When I come around the corner into the lobby, Tessa’s there. Alone and lounging in a lobby chair. She actually waited till midnight on a Saturday to talk to me. She’s watching the passing cars out the window and biting at the skin around her nails. I can’t control how my heart speeds up from seeing her. Dammit to hell.
I saunter up. “You shouldn’t chew your nails.”
She stands, looking nervous and tired. She has very little makeup on, but her cheeks and
lips have just enough natural flush to make her look perfect. My gut clenches. My jeans suddenly tighten, too.
I try to ignore what she’s doing to my physiology. “I saw this documentary once where some guy got a huge parasite by chewing on his nails.”
She gives me a worried look. “Really?”
I shake my head. “No.”
She rolls her eyes.
“How did you get my number, Tessa?” I say flatly.
Her cheeks turn from pink to red. “I called Juliette and had her call Sam to get it.”

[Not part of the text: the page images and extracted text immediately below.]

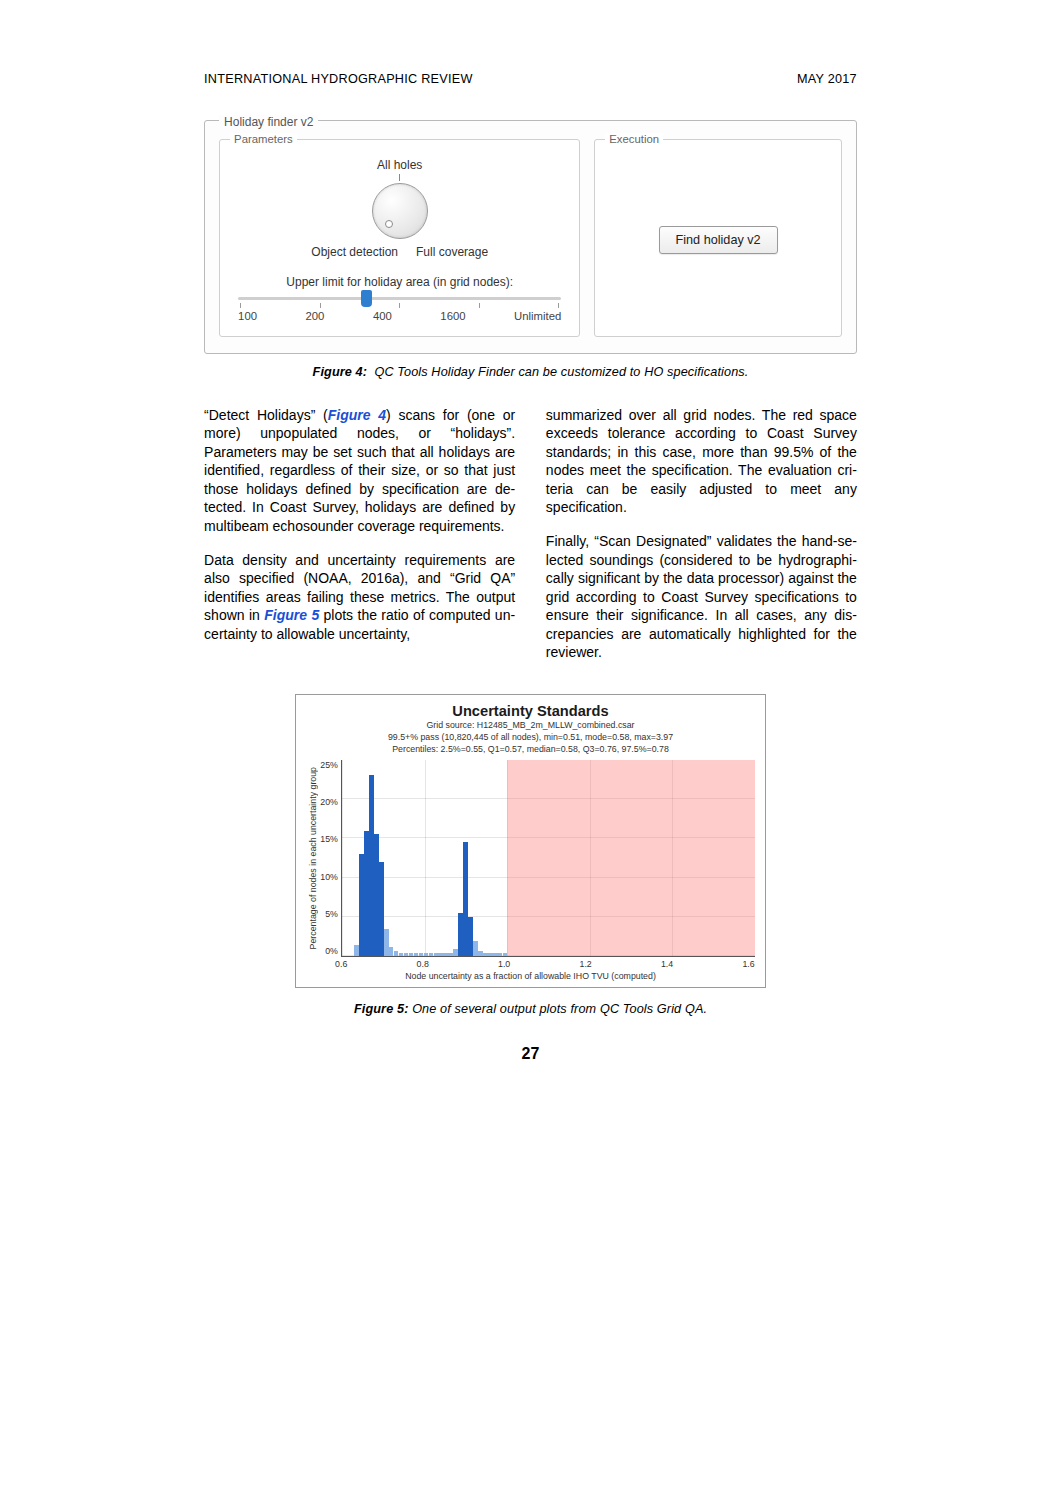INTERNATIONAL HYDROGRAPHIC REVIEW MAY 2017
Holiday finder v2
Parameters
All holes
Object detection Full coverage
Upper limit for holiday area (in grid nodes):
1002004001600 Unlimited
Execution
Find holiday v2
Figure 4: QC Tools Holiday Finder can be customized to HO specifications.
“Detect Holidays” (Figure 4) scans for (one or more) unpopulated nodes, or “holidays”. Parameters may be set such that all holidays are identified, regardless of their size, or so that just those holidays defined by specification are detected. In Coast Survey, holidays are defined by multibeam echosounder coverage requirements.
Data density and uncertainty requirements are also specified (NOAA, 2016a), and “Grid QA” identifies areas failing these metrics. The output shown in Figure 5 plots the ratio of computed uncertainty to allowable uncertainty,
summarized over all grid nodes. The red space exceeds tolerance according to Coast Survey standards; in this case, more than 99.5% of the nodes meet the specification. The evaluation criteria can be easily adjusted to meet any specification.
Finally, “Scan Designated” validates the hand-selected soundings (considered to be hydrographically significant by the data processor) against the grid according to Coast Survey specifications to ensure their significance. In all cases, any discrepancies are automatically highlighted for the reviewer.
Uncertainty Standards
Grid source: H12485_MB_2m_MLLW_combined.csar
99.5+% pass (10,820,445 of all nodes), min=0.51, mode=0.58, max=3.97
Percentiles: 2.5%=0.55, Q1=0.57, median=0.58, Q3=0.76, 97.5%=0.78
Percentage of nodes in each uncertainty group
25% 20% 15% 10% 5% 0%
0.60.81.01.21.41.6
Node uncertainty as a fraction of allowable IHO TVU (computed)
Figure 5: One of several output plots from QC Tools Grid QA.
27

I look at her, confused. “They hate each other.”
She shrugs. “I think it’s a love/hate thing. They’re going to homecoming together.”

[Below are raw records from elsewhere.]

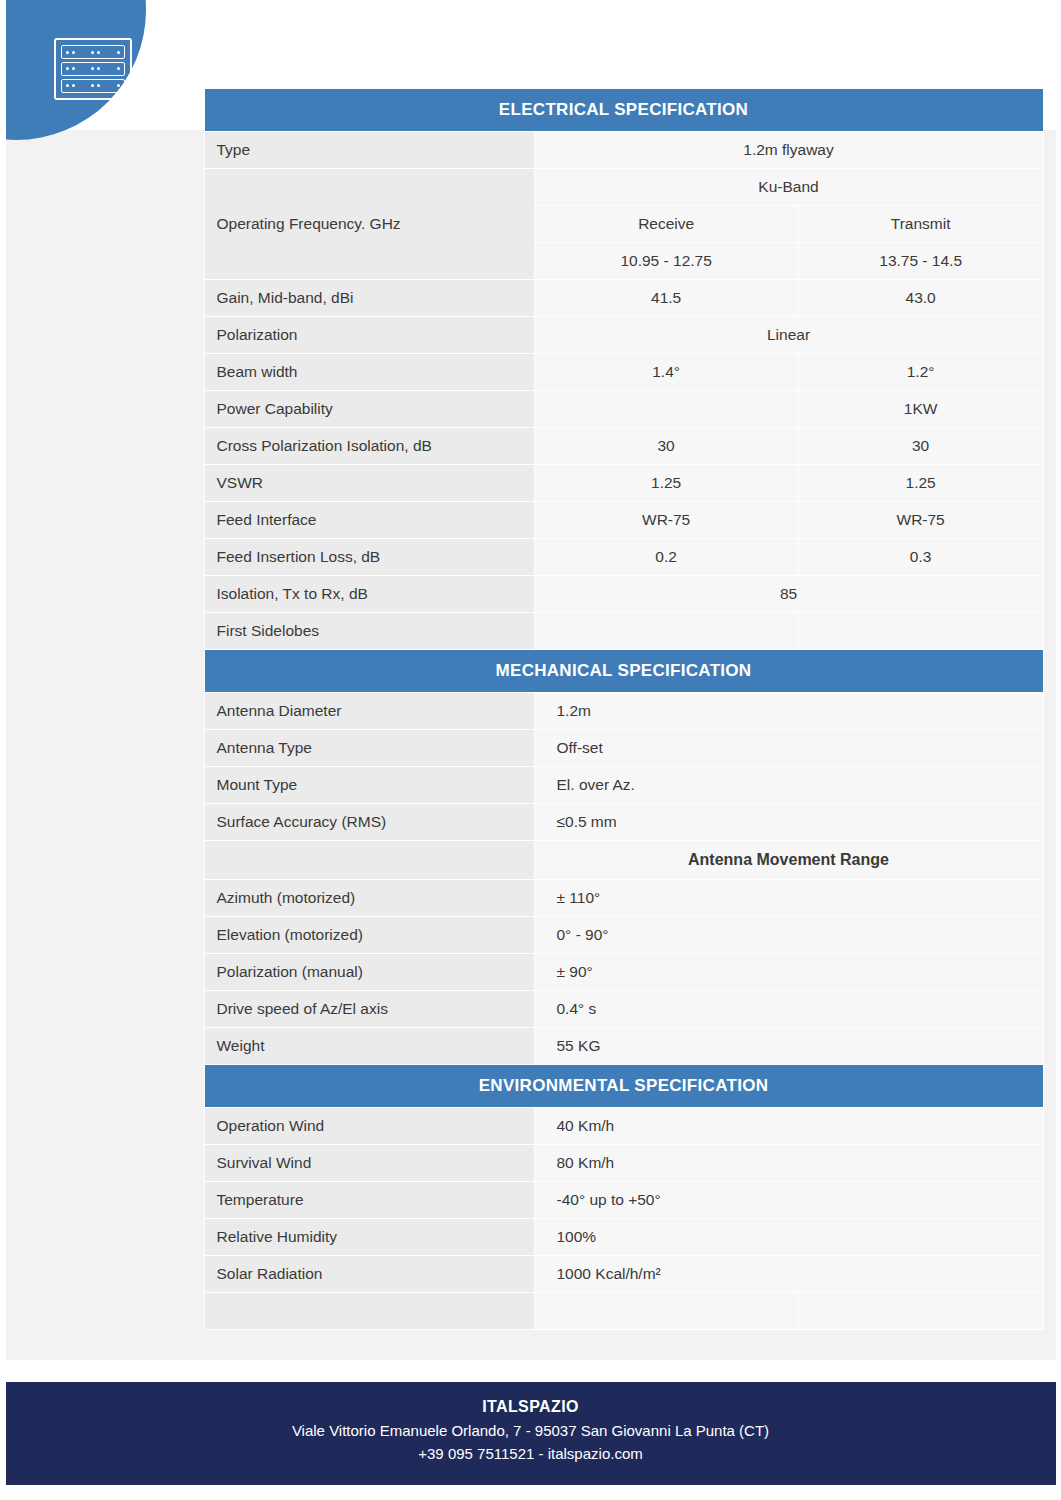| ELECTRICAL SPECIFICATION |
| --- |
| Type | 1.2m flyaway |
| Operating Frequency. GHz | Ku-Band |
| Receive | Transmit |
| 10.95 - 12.75 | 13.75 - 14.5 |
| Gain, Mid-band, dBi | 41.5 | 43.0 |
| Polarization | Linear |
| Beam width | 1.4° | 1.2° |
| Power Capability | | 1KW |
| Cross Polarization Isolation, dB | 30 | 30 |
| VSWR | 1.25 | 1.25 |
| Feed Interface | WR-75 | WR-75 |
| Feed Insertion Loss, dB | 0.2 | 0.3 |
| Isolation, Tx to Rx, dB | 85 |
| First Sidelobes | | |
| MECHANICAL SPECIFICATION |
| Antenna Diameter | 1.2m |
| Antenna Type | Off-set |
| Mount Type | El. over Az. |
| Surface Accuracy (RMS) | ≤0.5 mm |
| | Antenna Movement Range |
| Azimuth (motorized) | ± 110° |
| Elevation (motorized) | 0° - 90° |
| Polarization (manual) | ± 90° |
| Drive speed of Az/El axis | 0.4° s |
| Weight | 55 KG |
| ENVIRONMENTAL SPECIFICATION |
| Operation Wind | 40 Km/h |
| Survival Wind | 80 Km/h |
| Temperature | -40° up to +50° |
| Relative Humidity | 100% |
| Solar Radiation | 1000 Kcal/h/m² |
ITALSPAZIO
Viale Vittorio Emanuele Orlando, 7 - 95037 San Giovanni La Punta (CT)
+39 095 7511521 - italspazio.com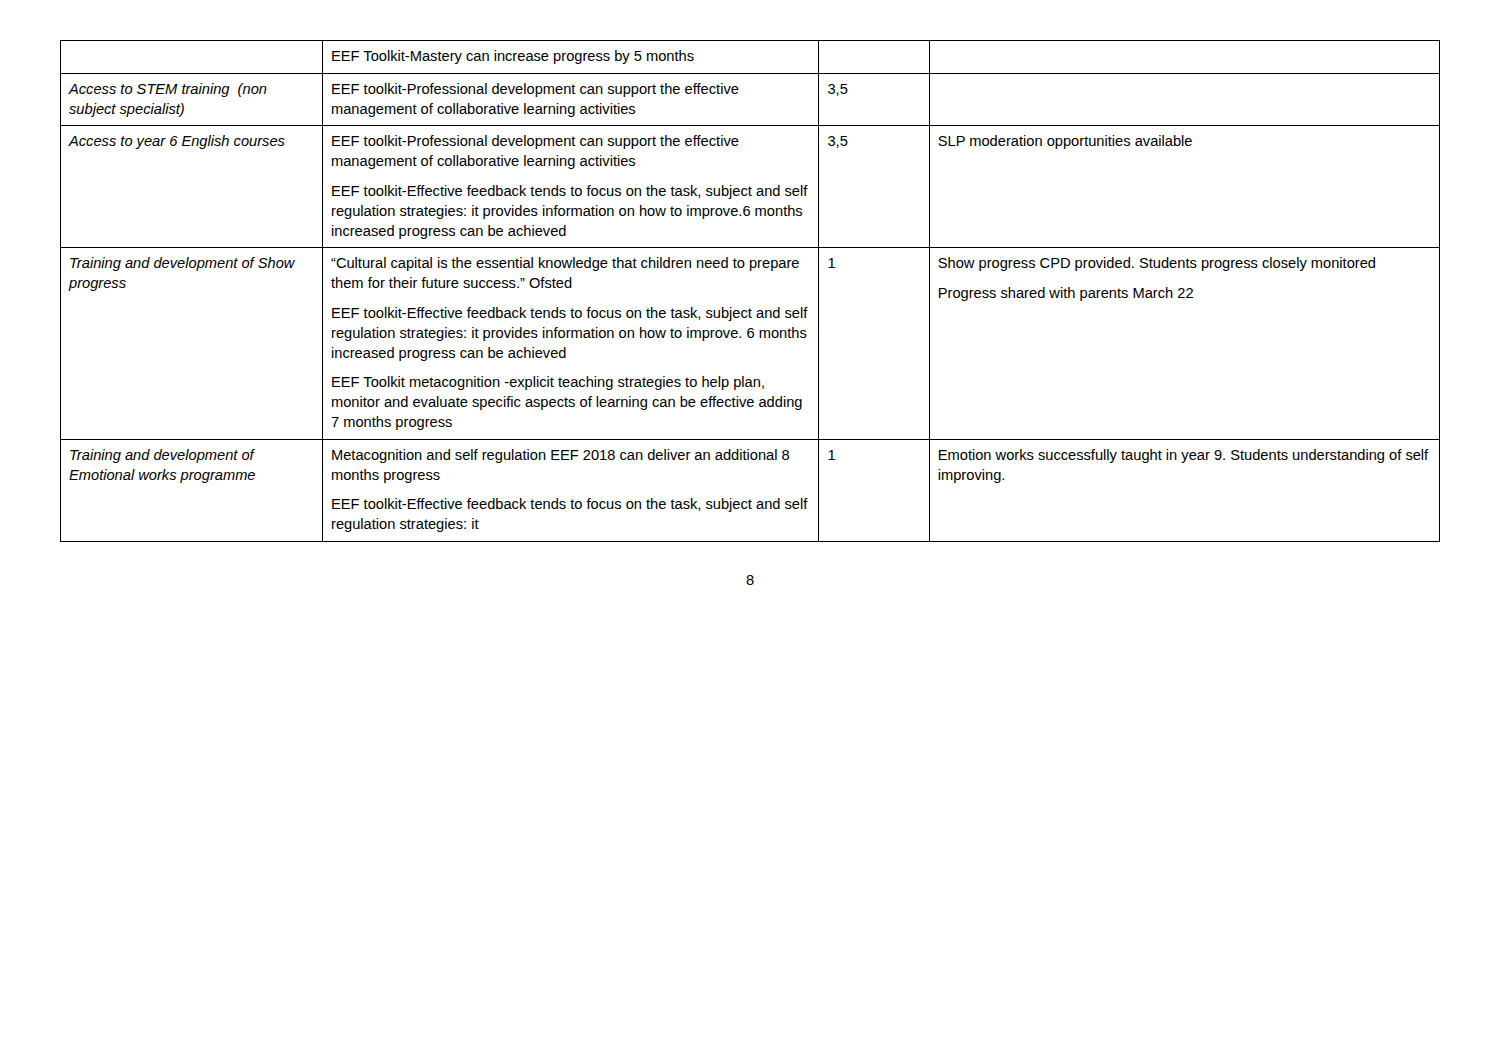| | EEF Toolkit-Mastery can increase progress by 5 months | | |
| Access to STEM training (non subject specialist) | EEF toolkit-Professional development can support the effective management of collaborative learning activities | 3,5 | |
| Access to year 6 English courses | EEF toolkit-Professional development can support the effective management of collaborative learning activities EEF toolkit-Effective feedback tends to focus on the task, subject and self regulation strategies: it provides information on how to improve.6 months increased progress can be achieved | 3,5 | SLP moderation opportunities available |
| Training and development of Show progress | “Cultural capital is the essential knowledge that children need to prepare them for their future success.” Ofsted EEF toolkit-Effective feedback tends to focus on the task, subject and self regulation strategies: it provides information on how to improve. 6 months increased progress can be achieved EEF Toolkit metacognition -explicit teaching strategies to help plan, monitor and evaluate specific aspects of learning can be effective adding 7 months progress | 1 | Show progress CPD provided. Students progress closely monitored Progress shared with parents March 22 |
| Training and development of Emotional works programme | Metacognition and self regulation EEF 2018 can deliver an additional 8 months progress EEF toolkit-Effective feedback tends to focus on the task, subject and self regulation strategies: it | 1 | Emotion works successfully taught in year 9. Students understanding of self improving. |
8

I watch the massive lights of a semi pass. “I’m sure you and the quarterback will have a downright riot with them at the homecoming dance.”
Tessa keeps quiet, so I say, “Well, great to see you,” and head toward the exit.
She lunges after me, gripping my arm. “Wait! I need to talk to you. I mean, I want to talk to you.” Her blond hair is wild around her face.
“Okay. Go ahead. Talk.”
She scans the empty lobby, all anxious. “I can’t here.”
I sigh. “Where, then?”
She shrugs. “Maybe the cemetery?”
What? My private place? Where I’ll probably have to tell her I don’t ever want to talk to her again? But at least it’s my turf, not hers. I’ll have the upper hand.
“Fine.” I move toward the front doors. “But I’ll drive.”
We make our way out into the brisk air, and in my head, I keep telling myself I’m in control. I’ve got this.
But every time I glimpse at her walking next to me, I have to stop myself from closing the gap between us. It’s like a magnetic pull I can’t keep in check.
• • •
When we get to my mother’s silver Volkswagen Jetta, Tessa asks, “Where’s your car?”
I keep my eyes off her and unlock the doors with the key fob. I can’t tell her I left my bright orange car in the driveway to cover my ass for whatever goes down later tonight. And I can’t tell her I took Mom’s car so she wouldn’t leave the house and go all crazy on the general public. So I say, “I told my mom I’d fill it up with gas.”